# snow goose decoy spreads



## goose (Jul 19, 2003)

I am very discouraged on what to use for a decoy spread. Right now i use about 400 rags and 5 dozen sillowts. Me and a buddy were going to get a few dozen floaters adn a ton of windsocks. But we had heard that you could decoy snows better with 100 full bodies thena nything else.
anyone got any comments or suggestions?


----------



## GooseBuster3 (Mar 1, 2002)

I would go with 900- 1000 custom northwinds, that has alot of drawing power. Floaters I think dont work like everybody says they do to so many people using them now adays


----------



## nodakoutdoors.com (Feb 27, 2002)

A little easier said than done GB3. A spread of what you mentioned will run about $4000.

Do you plan on hunting in the fall, spring, or both?

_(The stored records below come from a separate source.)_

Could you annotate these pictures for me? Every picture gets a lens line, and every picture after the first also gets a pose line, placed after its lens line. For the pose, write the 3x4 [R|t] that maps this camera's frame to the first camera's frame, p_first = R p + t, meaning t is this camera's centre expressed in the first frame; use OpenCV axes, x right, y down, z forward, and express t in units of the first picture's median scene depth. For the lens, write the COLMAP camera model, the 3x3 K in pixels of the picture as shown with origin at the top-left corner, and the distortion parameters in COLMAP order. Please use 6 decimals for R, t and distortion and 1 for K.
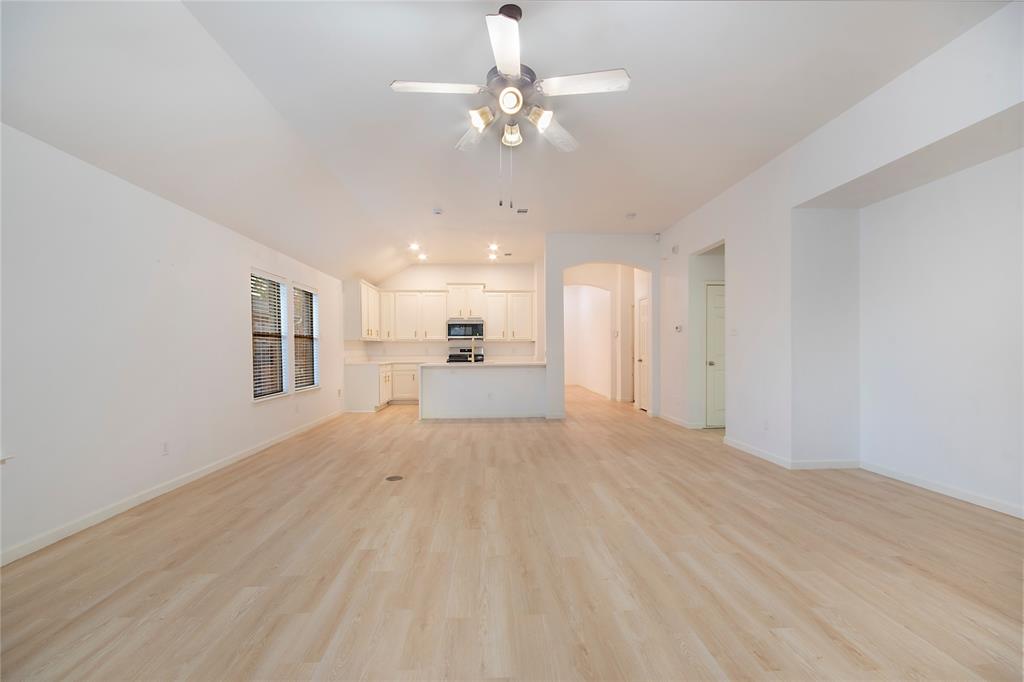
lens RADIAL K [[452.6, 0, 514.5], [0, 452.6, 349.6], [0, 0, 1]] dist [0.003801, -0.000510]
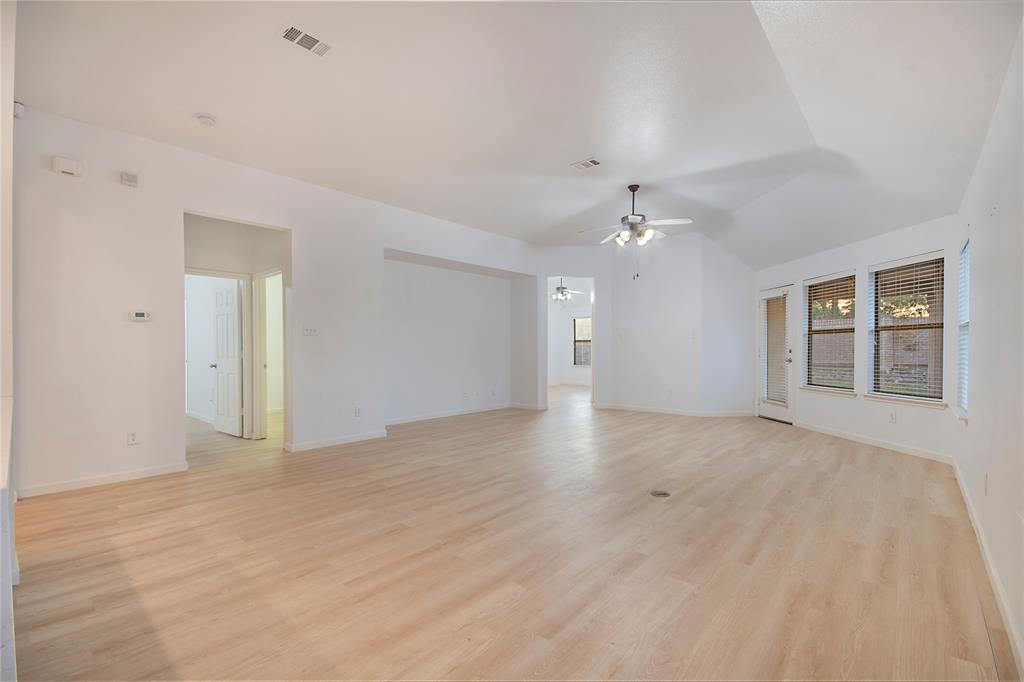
lens RADIAL K [[448.1, 0, 512.4], [0, 448.1, 347.9], [0, 0, 1]] dist [-0.001963, -0.000203]
pose [[-0.706778, 0.009591, 0.707370, -0.291694], [0.010515, 0.999940, -0.003051, 0.001642], [-0.707357, 0.005281, -0.706836, 0.779964]]
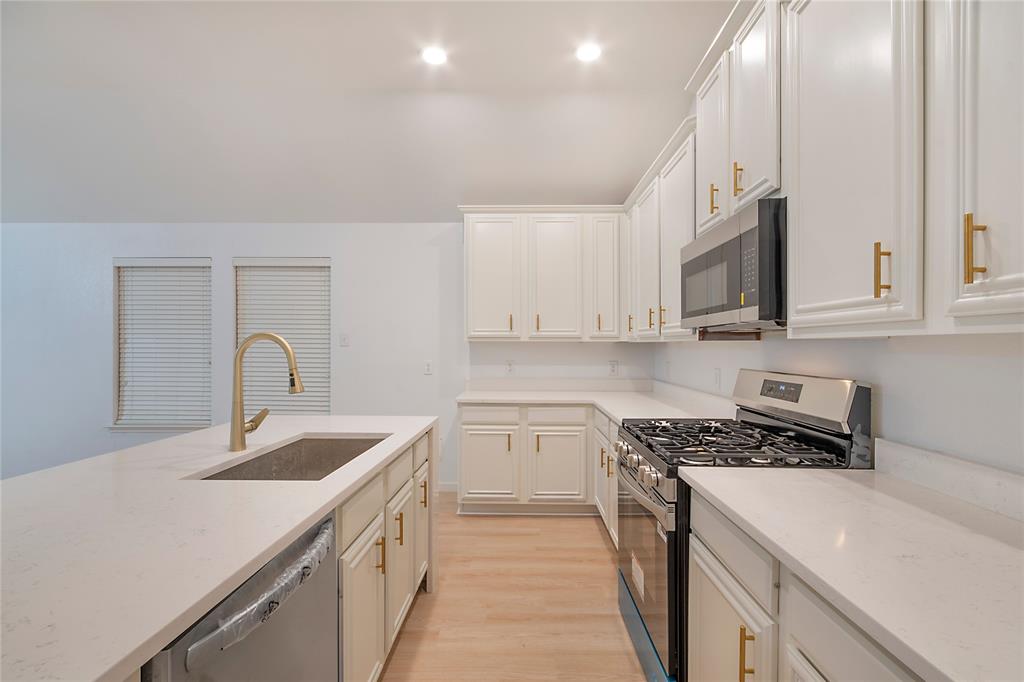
lens RADIAL K [[452.6, 0, 514.5], [0, 452.6, 349.6], [0, 0, 1]] dist [0.003801, -0.000510]
pose [[-0.077557, 0.009403, -0.996944, 0.091633], [-0.004668, 0.999941, 0.009795, -0.016684], [0.996977, 0.005414, -0.077508, 0.961115]]
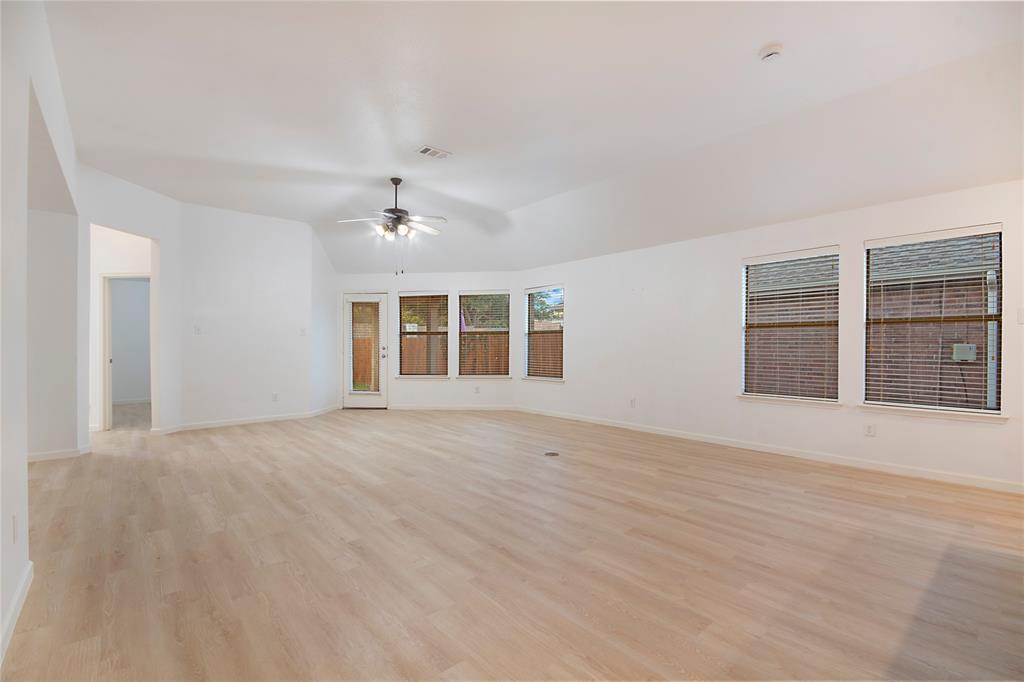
lens RADIAL K [[450.6, 0, 516.2], [0, 450.6, 346.4], [0, 0, 1]] dist [-0.008487, -0.000530]
pose [[-0.793902, 0.008439, -0.607987, 0.219070], [0.003840, 0.999953, 0.008865, -0.000771], [0.608033, 0.004703, -0.793898, 0.802668]]
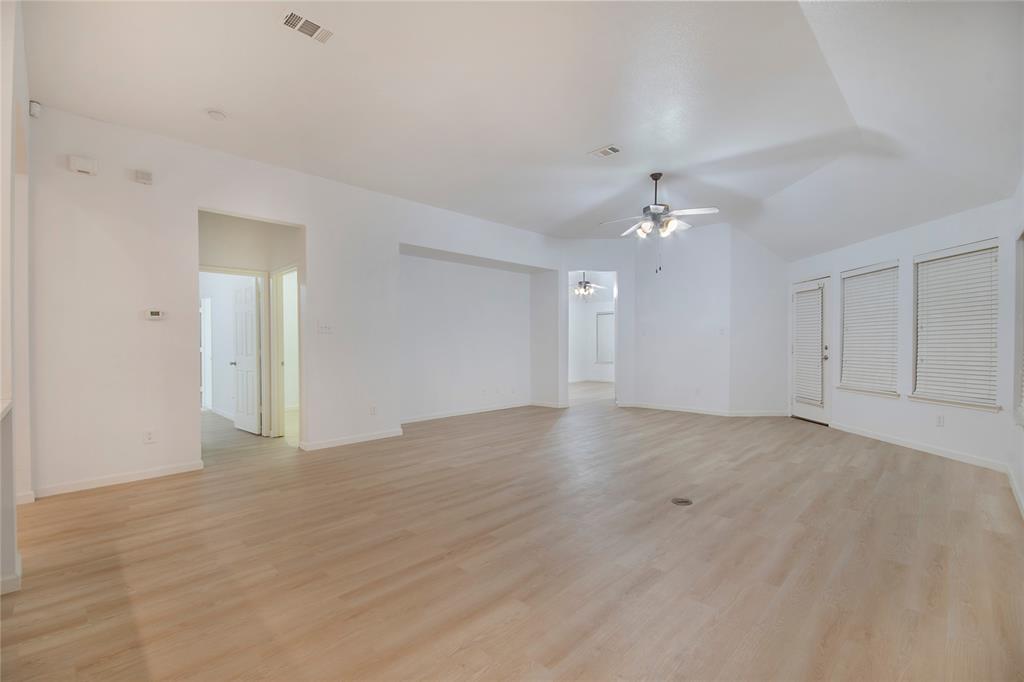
lens RADIAL K [[452.6, 0, 514.5], [0, 452.6, 349.6], [0, 0, 1]] dist [0.003801, -0.000510]
pose [[-0.671705, 0.001560, 0.740817, -0.288627], [0.013018, 0.999868, 0.009698, -0.000708], [-0.740704, 0.016158, -0.671637, 0.763080]]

Keep in mind that you probably won't have a use for the floaters in the fall, they're mostly used for pulling down migrators in the spring.

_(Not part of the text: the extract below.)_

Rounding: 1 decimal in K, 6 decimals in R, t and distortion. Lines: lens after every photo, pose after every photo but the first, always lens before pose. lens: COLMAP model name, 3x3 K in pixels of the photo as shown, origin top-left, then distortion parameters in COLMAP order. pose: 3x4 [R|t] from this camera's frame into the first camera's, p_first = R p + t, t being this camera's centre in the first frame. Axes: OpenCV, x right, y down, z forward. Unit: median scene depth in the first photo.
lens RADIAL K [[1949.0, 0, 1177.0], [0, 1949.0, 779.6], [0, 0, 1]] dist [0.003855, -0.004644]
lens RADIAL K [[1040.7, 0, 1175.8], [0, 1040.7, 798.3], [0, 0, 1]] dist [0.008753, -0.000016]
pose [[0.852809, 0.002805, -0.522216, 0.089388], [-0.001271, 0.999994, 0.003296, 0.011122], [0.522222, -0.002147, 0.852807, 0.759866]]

If you're on a budget you might want to just keep buying more rags until you're pushing 1000. Easy to haul and manage, but you'll find yourself replacing them over time. Try touching up the rags to imitate juvies and different blue phases.

Some claim that a couple hundred full bodies are all you need, but I can't say from experience myself. Kind of an expensive experiment. 

My :2cents:


----------



## goose (Jul 19, 2003)

me and two other buddys are all throwing in a thousand dollars from out summer jobs. (We are only 16 years old). We were going to get 2000 dollars worth of economy windsocks from cabelas and paint them ourselfves with jim jones stencils. Then with the other thousand we were gonna get 3-5 dozen floaters and a few dozen full bodies.


----------



## gandergrinder (Mar 10, 2002)

I think you are well on your way then. It isn't so bad to get a huge spread if you get a few guys together on it. I would like to eventually have a thousand windsocks but you still need some help to put all of them out.


----------



## goose (Jul 19, 2003)

hey how many windocks do you have?
do you do well wiht them?


----------



## gandergrinder (Mar 10, 2002)

I have 400 windsocks but I usually hunt with a bunch of guys so our spread usually runs between 600-1200 depending on who is along. Yes they do work. We usually shot between 8 to 15 birds every time we set up. Sometimes it was much better than that sometimes worse. Once you have a good size spread the conditions of the day dictate the action more than anything in my opinion.


----------



## nodakoutdoors.com (Feb 27, 2002)

Jed's look sweet in my opinion.


----------



## goose (Jul 19, 2003)

Are those custom northwinds?


----------



## gandergrinder (Mar 10, 2002)

Nope. Those are my decoys made from the ground up. I cut the tyvek and painted and did all of the stuff to them.


----------



## GooseBuster3 (Mar 1, 2002)

Memories, memories.......... Jed you should have been there on that day the picture was taken.


----------



## mallard (Mar 27, 2002)

That was some serious grindage that day.I keep thinking about if we would have been in that same area two weeks earlier.There were way more geese and they were just as dumb.Tyler,we caught the tail end of the juvie migration up there this spring.Next spring the nodak crew will have to keep in touch a little more,I was scouting constantly and was fortunate to have a lot of out of town work.It seemed like I allways found the birds.


----------